**YOUR ASSIGNMENT**
Please turn the lines running from the one containing "Написать отзыв" through the one containing "Онлайн-оплата на сайте" into a numbered list, leaving out any blank lines.

**DATA FOR THIS TASK**
+ + + + +

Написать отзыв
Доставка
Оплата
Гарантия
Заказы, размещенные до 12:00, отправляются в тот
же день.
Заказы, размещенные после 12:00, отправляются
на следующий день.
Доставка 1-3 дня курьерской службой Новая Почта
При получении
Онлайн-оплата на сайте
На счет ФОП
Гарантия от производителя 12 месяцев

+ + + + +

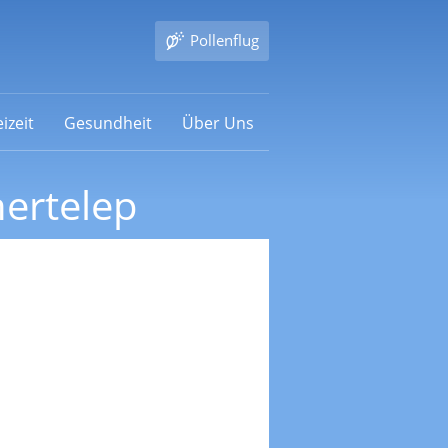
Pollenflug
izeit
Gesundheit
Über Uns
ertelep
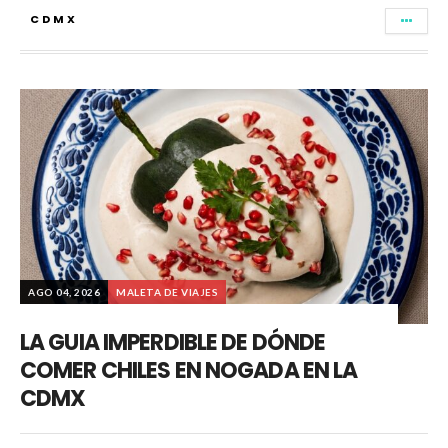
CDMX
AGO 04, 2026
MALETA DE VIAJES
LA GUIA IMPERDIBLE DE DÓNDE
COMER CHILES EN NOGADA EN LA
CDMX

+ + + + +

**RESPONSE FOR THIS EXERCISE**
1. Написать отзыв
2. Доставка
3. Оплата
4. Гарантия
5. Заказы, размещенные до 12:00, отправляются в тот
6. же день.
7. Заказы, размещенные после 12:00, отправляются
8. на следующий день.
9. Доставка 1-3 дня курьерской службой Новая Почта
10. При получении
11. Онлайн-оплата на сайте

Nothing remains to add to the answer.